--- THE PROBLEM ---
When you write out the listing, keep every character and omit the pictures.

*** Block opens ***

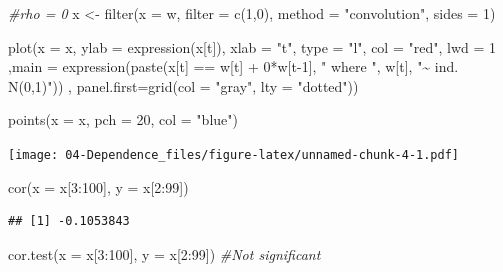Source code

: \documentclass[
]{book}
\newenvironment{Shaded}{\begin{snugshade}}{\end{snugshade}}
\newcommand{\AttributeTok}[1]{\textcolor[rgb]{0.77,0.63,0.00}{#1}}
\newcommand{\CommentTok}[1]{\textcolor[rgb]{0.56,0.35,0.01}{\textit{#1}}}
\newcommand{\DecValTok}[1]{\textcolor[rgb]{0.00,0.00,0.81}{#1}}
\newcommand{\FunctionTok}[1]{\textcolor[rgb]{0.00,0.00,0.00}{#1}}
\newcommand{\NormalTok}[1]{#1}
\newcommand{\OtherTok}[1]{\textcolor[rgb]{0.56,0.35,0.01}{#1}}
\newcommand{\SpecialCharTok}[1]{\textcolor[rgb]{0.00,0.00,0.00}{#1}}
\newcommand{\StringTok}[1]{\textcolor[rgb]{0.31,0.60,0.02}{#1}}
\theoremstyle{definition}
\theoremstyle{definition}
\theoremstyle{definition}
\theoremstyle{definition}
\theoremstyle{remark}
\begin{document}
\begin{Shaded}
\begin{Highlighting}[]
\CommentTok{\#rho = 0}
\NormalTok{x }\OtherTok{\textless{}{-}} \FunctionTok{filter}\NormalTok{(}\AttributeTok{x =}\NormalTok{ w, }\AttributeTok{filter =} \FunctionTok{c}\NormalTok{(}\DecValTok{1}\NormalTok{,}\DecValTok{0}\NormalTok{), }\AttributeTok{method =} \StringTok{"convolution"}\NormalTok{, }\AttributeTok{sides =} \DecValTok{1}\NormalTok{)}

\FunctionTok{plot}\NormalTok{(}\AttributeTok{x =}\NormalTok{ x, }\AttributeTok{ylab =} \FunctionTok{expression}\NormalTok{(x[t]), }\AttributeTok{xlab =} \StringTok{"t"}\NormalTok{, }\AttributeTok{type =} \StringTok{"l"}\NormalTok{, }\AttributeTok{col =} \StringTok{"red"}\NormalTok{, }\AttributeTok{lwd =} \DecValTok{1}\NormalTok{ ,}\AttributeTok{main =} \FunctionTok{expression}\NormalTok{(}\FunctionTok{paste}\NormalTok{(x[t] }\SpecialCharTok{==}\NormalTok{ w[t] }\SpecialCharTok{+} \DecValTok{0}\SpecialCharTok{*}\NormalTok{w[t}\DecValTok{{-}1}\NormalTok{], }\StringTok{" where "}\NormalTok{, w[t], }\StringTok{"\textasciitilde{} ind. N(0,1)"}\NormalTok{)) , }\AttributeTok{panel.first=}\FunctionTok{grid}\NormalTok{(}\AttributeTok{col =} \StringTok{"gray"}\NormalTok{, }\AttributeTok{lty =} \StringTok{"dotted"}\NormalTok{))}

\FunctionTok{points}\NormalTok{(}\AttributeTok{x =}\NormalTok{ x, }\AttributeTok{pch =} \DecValTok{20}\NormalTok{, }\AttributeTok{col =} \StringTok{"blue"}\NormalTok{)}
\end{Highlighting}
\end{Shaded}

\texttt{[image: 04-Dependence\_files/figure-latex/unnamed-chunk-4-1.pdf]}

\begin{Shaded}
\begin{Highlighting}[]
\FunctionTok{cor}\NormalTok{(}\AttributeTok{x =}\NormalTok{ x[}\DecValTok{3}\SpecialCharTok{:}\DecValTok{100}\NormalTok{], }\AttributeTok{y =}\NormalTok{ x[}\DecValTok{2}\SpecialCharTok{:}\DecValTok{99}\NormalTok{]) }
\end{Highlighting}
\end{Shaded}

\begin{verbatim}
## [1] -0.1053843
\end{verbatim}

\begin{Shaded}
\begin{Highlighting}[]
\FunctionTok{cor.test}\NormalTok{(}\AttributeTok{x =}\NormalTok{ x[}\DecValTok{3}\SpecialCharTok{:}\DecValTok{100}\NormalTok{], }\AttributeTok{y =}\NormalTok{ x[}\DecValTok{2}\SpecialCharTok{:}\DecValTok{99}\NormalTok{]) }\CommentTok{\#Not significant }
\end{Highlighting}
\end{Shaded}
\end{document}
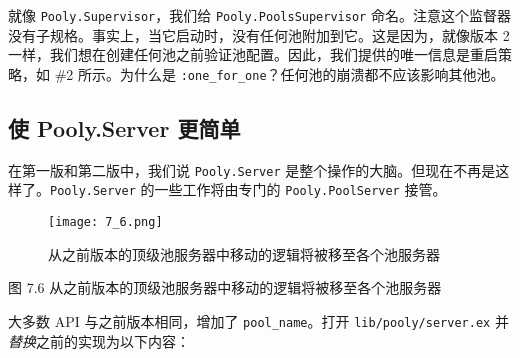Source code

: 就像 \texttt{Pooly.Supervisor}，我们给
\texttt{Pooly.PoolsSupervisor}
命名。注意这个监督器没有子规格。事实上，当它启动时，没有任何池附加到它。这是因为，就像版本
2
一样，我们想在创建任何池之前验证池配置。因此，我们提供的唯一信息是重启策略，如
\#2 所示。为什么是
\texttt{:one\_for\_one}？任何池的崩溃都不应该影响其他池。

\subsection{使 Pooly.Server 更简单}

在第一版和第二版中，我们说 \texttt{Pooly.Server}
是整个操作的大脑。但现在不再是这样了。\texttt{Pooly.Server}
的一些工作将由专门的 \texttt{Pooly.PoolServer} 接管。

\begin{figure}[!ht]
\centering
\texttt{[image: 7\_6.png]}
\caption{从之前版本的顶级池服务器中移动的逻辑将被移至各个池服务器}
\end{figure}

图 7.6 从之前版本的顶级池服务器中移动的逻辑将被移至各个池服务器

大多数 API 与之前版本相同，增加了
\texttt{pool\_name}。打开
\texttt{lib/pooly/server.ex}
并\emph{替换}之前的实现为以下内容：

*** Block closes ***

--- RESPONSE FOR THIS EXERCISE ---
Source code

: \documentclass[
]{book}
\newenvironment{Shaded}{\begin{snugshade}}{\end{snugshade}}
\newcommand{\AttributeTok}[1]{\textcolor[rgb]{0.77,0.63,0.00}{#1}}
\newcommand{\CommentTok}[1]{\textcolor[rgb]{0.56,0.35,0.01}{\textit{#1}}}
\newcommand{\DecValTok}[1]{\textcolor[rgb]{0.00,0.00,0.81}{#1}}
\newcommand{\FunctionTok}[1]{\textcolor[rgb]{0.00,0.00,0.00}{#1}}
\newcommand{\NormalTok}[1]{#1}
\newcommand{\OtherTok}[1]{\textcolor[rgb]{0.56,0.35,0.01}{#1}}
\newcommand{\SpecialCharTok}[1]{\textcolor[rgb]{0.00,0.00,0.00}{#1}}
\newcommand{\StringTok}[1]{\textcolor[rgb]{0.31,0.60,0.02}{#1}}
\theoremstyle{definition}
\theoremstyle{definition}
\theoremstyle{definition}
\theoremstyle{definition}
\theoremstyle{remark}
\begin{document}
\begin{Shaded}
\begin{Highlighting}[]
\CommentTok{\#rho = 0}
\NormalTok{x }\OtherTok{\textless{}{-}} \FunctionTok{filter}\NormalTok{(}\AttributeTok{x =}\NormalTok{ w, }\AttributeTok{filter =} \FunctionTok{c}\NormalTok{(}\DecValTok{1}\NormalTok{,}\DecValTok{0}\NormalTok{), }\AttributeTok{method =} \StringTok{"convolution"}\NormalTok{, }\AttributeTok{sides =} \DecValTok{1}\NormalTok{)}

\FunctionTok{plot}\NormalTok{(}\AttributeTok{x =}\NormalTok{ x, }\AttributeTok{ylab =} \FunctionTok{expression}\NormalTok{(x[t]), }\AttributeTok{xlab =} \StringTok{"t"}\NormalTok{, }\AttributeTok{type =} \StringTok{"l"}\NormalTok{, }\AttributeTok{col =} \StringTok{"red"}\NormalTok{, }\AttributeTok{lwd =} \DecValTok{1}\NormalTok{ ,}\AttributeTok{main =} \FunctionTok{expression}\NormalTok{(}\FunctionTok{paste}\NormalTok{(x[t] }\SpecialCharTok{==}\NormalTok{ w[t] }\SpecialCharTok{+} \DecValTok{0}\SpecialCharTok{*}\NormalTok{w[t}\DecValTok{{-}1}\NormalTok{], }\StringTok{" where "}\NormalTok{, w[t], }\StringTok{"\textasciitilde{} ind. N(0,1)"}\NormalTok{)) , }\AttributeTok{panel.first=}\FunctionTok{grid}\NormalTok{(}\AttributeTok{col =} \StringTok{"gray"}\NormalTok{, }\AttributeTok{lty =} \StringTok{"dotted"}\NormalTok{))}

\FunctionTok{points}\NormalTok{(}\AttributeTok{x =}\NormalTok{ x, }\AttributeTok{pch =} \DecValTok{20}\NormalTok{, }\AttributeTok{col =} \StringTok{"blue"}\NormalTok{)}
\end{Highlighting}
\end{Shaded}

\texttt{[image: 04-Dependence\_files/figure-latex/unnamed-chunk-4-1.pdf]}

\begin{Shaded}
\begin{Highlighting}[]
\FunctionTok{cor}\NormalTok{(}\AttributeTok{x =}\NormalTok{ x[}\DecValTok{3}\SpecialCharTok{:}\DecValTok{100}\NormalTok{], }\AttributeTok{y =}\NormalTok{ x[}\DecValTok{2}\SpecialCharTok{:}\DecValTok{99}\NormalTok{]) }
\end{Highlighting}
\end{Shaded}

\begin{verbatim}
## [1] -0.1053843
\end{verbatim}

\begin{Shaded}
\begin{Highlighting}[]
\FunctionTok{cor.test}\NormalTok{(}\AttributeTok{x =}\NormalTok{ x[}\DecValTok{3}\SpecialCharTok{:}\DecValTok{100}\NormalTok{], }\AttributeTok{y =}\NormalTok{ x[}\DecValTok{2}\SpecialCharTok{:}\DecValTok{99}\NormalTok{]) }\CommentTok{\#Not significant }
\end{Highlighting}
\end{Shaded}
\end{document}
Source code

: 就像 \texttt{Pooly.Supervisor}，我们给
\texttt{Pooly.PoolsSupervisor}
命名。注意这个监督器没有子规格。事实上，当它启动时，没有任何池附加到它。这是因为，就像版本
2
一样，我们想在创建任何池之前验证池配置。因此，我们提供的唯一信息是重启策略，如
\#2 所示。为什么是
\texttt{:one\_for\_one}？任何池的崩溃都不应该影响其他池。

\subsection{使 Pooly.Server 更简单}

在第一版和第二版中，我们说 \texttt{Pooly.Server}
是整个操作的大脑。但现在不再是这样了。\texttt{Pooly.Server}
的一些工作将由专门的 \texttt{Pooly.PoolServer} 接管。

\begin{figure}[!ht]
\centering
\texttt{[image: 7\_6.png]}
\caption{从之前版本的顶级池服务器中移动的逻辑将被移至各个池服务器}
\end{figure}

图 7.6 从之前版本的顶级池服务器中移动的逻辑将被移至各个池服务器

大多数 API 与之前版本相同，增加了
\texttt{pool\_name}。打开
\texttt{lib/pooly/server.ex}
并\emph{替换}之前的实现为以下内容：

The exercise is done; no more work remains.